Dann lief mein „Probeabonnement“ aus, ohne daß Susi123 geantwortet hätte. Ich
war so frustriert, daß ich am letzten Abend doch noch eine der Milchtransporteranfragen
beantwortete: Ich schrieb an „KuschelxxFl“, ich sei an Sex interessiert und ob
sie nicht heute abend nach München kommen wolle. Da die Angeschriebene in
Flensburg wohnte, fühlte ich mich einigermaßen sicher.
Tatsächlich bekam ich eine Antwort, allerdings von einer
Danielle, die sich als „Administrator“ bezeichnete und mir mitteilte, mein
Profil sei wegen Unangemessenheit gelöscht worden.

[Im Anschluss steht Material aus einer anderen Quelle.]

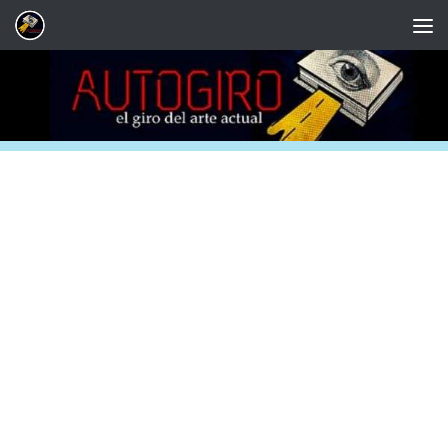
Saltar al contenido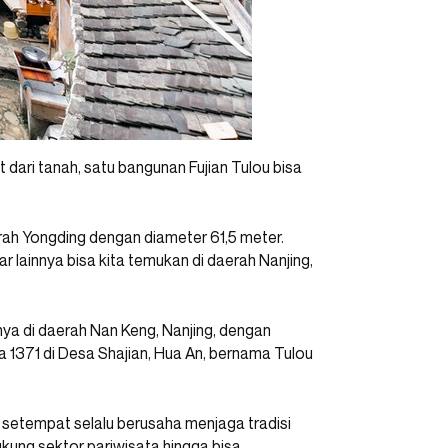
 dari tanah, satu bangunan Fujian Tulou bisa
rah Yongding dengan diameter 61,5 meter.
r lainnya bisa kita temukan di daerah Nanjing,
knya di daerah Nan Keng, Nanjing, dengan
a 1371 di Desa Shajian, Hua An, bernama Tulou
setempat selalu berusaha menjaga tradisi
ukung sektor pariwisata hingga bisa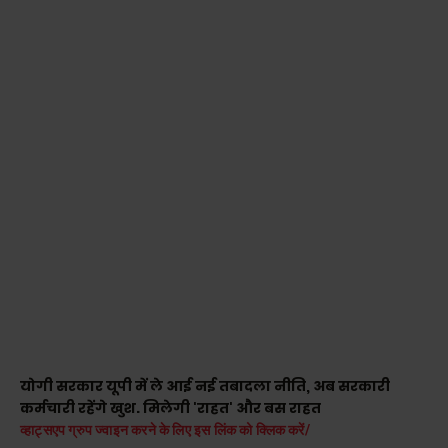
योगी सरकार यूपी में ले आई नई तबादला नीति, अब सरकारी
कर्मचारी रहेंगे खुश. मिलेगी 'राहत' और बस राहत
व्हाट्सएप ग्रुप ज्वाइन करने के लिए इस लिंक को क्लिक करें/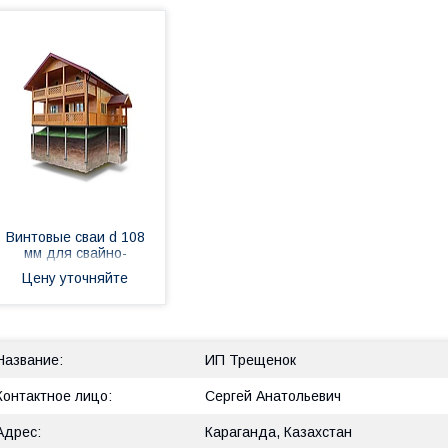
Винтовые сваи d 108
мм для свайно-
винтовых
Цену уточняйте
фундаментов
зданий, домов, бань,
трубопроводов, опор
ЛЭП, пирсов.
ИП Трещенок
Сергей Анатольевич
Караганда, Казахстан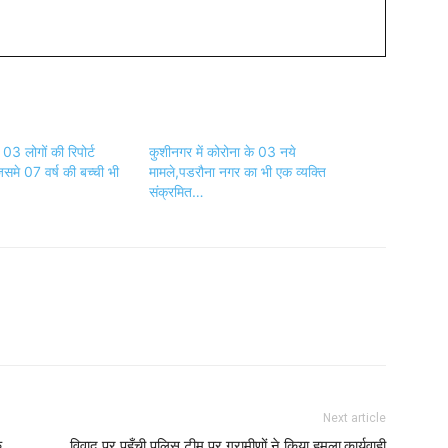
03 लोगों की रिपोर्ट
कुशीनगर में कोरोना के 03 नये
समे 07 वर्ष की बच्ची भी
मामले,पडरौना नगर का भी एक व्यक्ति
संक्रमित…
Next article
ि
विवाद पर पहुँची पुलिस टीम पर ग्रामीणों ने किया हमला,कार्यवाही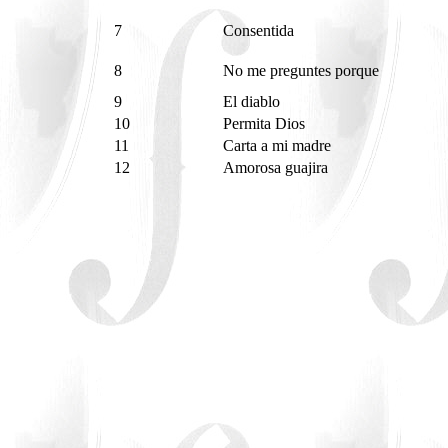
7
Consentida
8
No me preguntes porque
9
El diablo
10
Permita Dios
11
Carta a mi madre
12
Amorosa guajira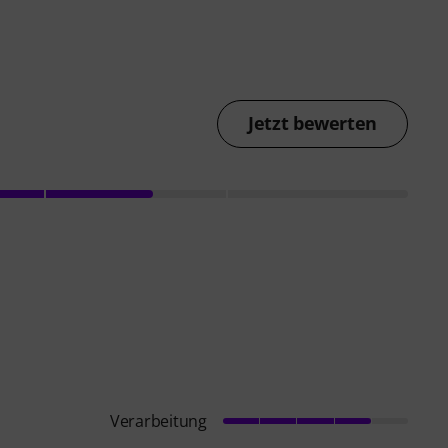
Jetzt bewerten
Verarbeitung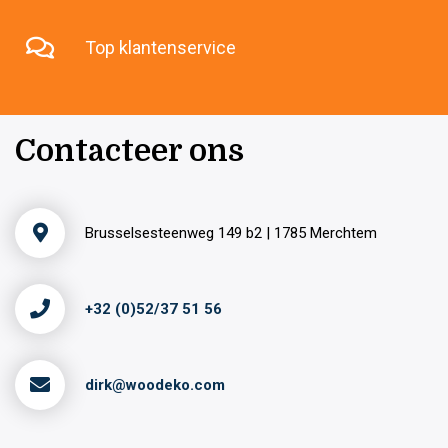
Top klantenservice
Contacteer ons
Brusselsesteenweg 149 b2 | 1785 Merchtem
+32 (0)52/37 51 56
dirk@woodeko.com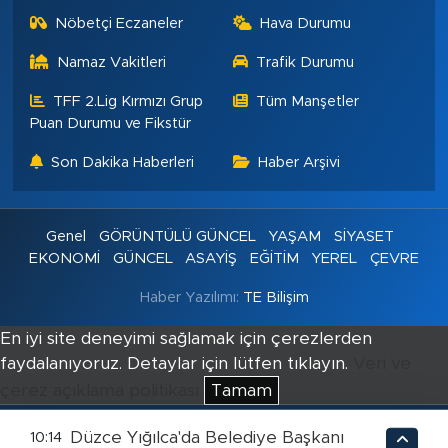
Nöbetçi Eczaneler
Hava Durumu
Namaz Vakitleri
Trafik Durumu
TFF 2.Lig Kırmızı Grup
Tüm Manşetler
Puan Durumu ve Fikstür
Son Dakika Haberleri
Haber Arşivi
Genel
GÖRÜNTÜLÜ GÜNCEL
YAŞAM
SİYASET
EKONOMİ
GÜNCEL
ASAYİŞ
EĞİTİM
YEREL
ÇEVRE
Haber Yazılımı:
TE Bilişim
En iyi site deneyimi sağlamak için çerezlerden
faydalanıyoruz. Detaylar için lütfen tıklayın.
Veri ve
çerez açıklama politikası
Tamam
Düzce Yığılca'da Belediye Başkanı
10:14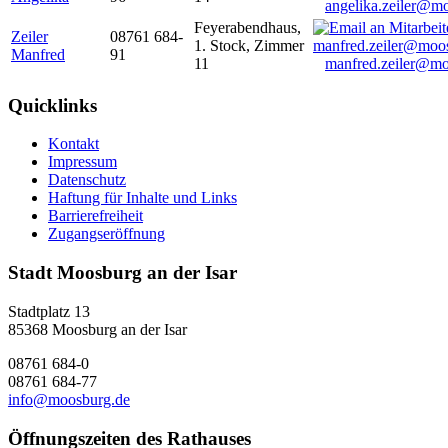
angelika.zeiler@m
Feyerabendhaus,
Zeiler
08761 684-
1. Stock, Zimmer
Manfred
91
11
manfred.zeiler@mo
Quicklinks
Kontakt
Impressum
Datenschutz
Haftung für Inhalte und Links
Barrierefreiheit
Zugangseröffnung
Stadt Moosburg an der Isar
Stadtplatz 13
85368 Moosburg an der Isar
08761 684-0
08761 684-77
info@moosburg.de
Öffnungszeiten des Rathauses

Meine Bekannte hatte mehr Glück: Kurz darauf erzählte, sie
habe einen seriösen Bewerber gefunden, mit dem sie zusammenziehen und umgehend
an der Erfüllung des gemeinsamen Kinderwunsches arbeiten werde. Sie wünschte
weiterhin Glück beim Internetdaten und riet mir, ich solle mich vor unseriösen Spaßvögeln
in acht nehmen, die mit Bildern von Models und Schauspielern Jagd auf
Unbedarfte machten. Weil sie mich gar so wehmütig ansah, fragte ich, ob sie
wirklich glücklich und verliebt sei. Da schaute sie noch sehnsüchtiger und sagte,
Verliebtheit sei ein romantischer Unsinn. Und weil ich jetzt doch neugierig
wurde, wollte ich wissen, unter welchem Namen sie eigentlich bei dem
Datingportal angemeldet gewesen sei.
„Susi123“, sagte sie, und aus ihrem rechten Auge rollte eine
winzige Träne, die sie schnell abwischte, als es an ihrer Tür läutete und freudestrahlend
ein glatzköpfiger Mann mit Koffer und Eierbechergesicht ins Haus stürmte. Zwei
Wochen später half ich beim Auszug.
Dann hörte ich lange nichts von meiner Bekannten. Erst nach
einem guten Jahr kam eine Mail, in der sie mir von der Geburt ihres Sohnes Anton
berichtete. Das Kind sei gesund, die Wohnung in einem Neubauviertel in
Wuppertal bezahlbar und hell, der Mann viel auf Reisen, ihr gehe es gut.
Ich habe nicht geantwortet. Das Baby auf dem beigefügten
Bild hatte einen irgendwie wehmütigen Blick.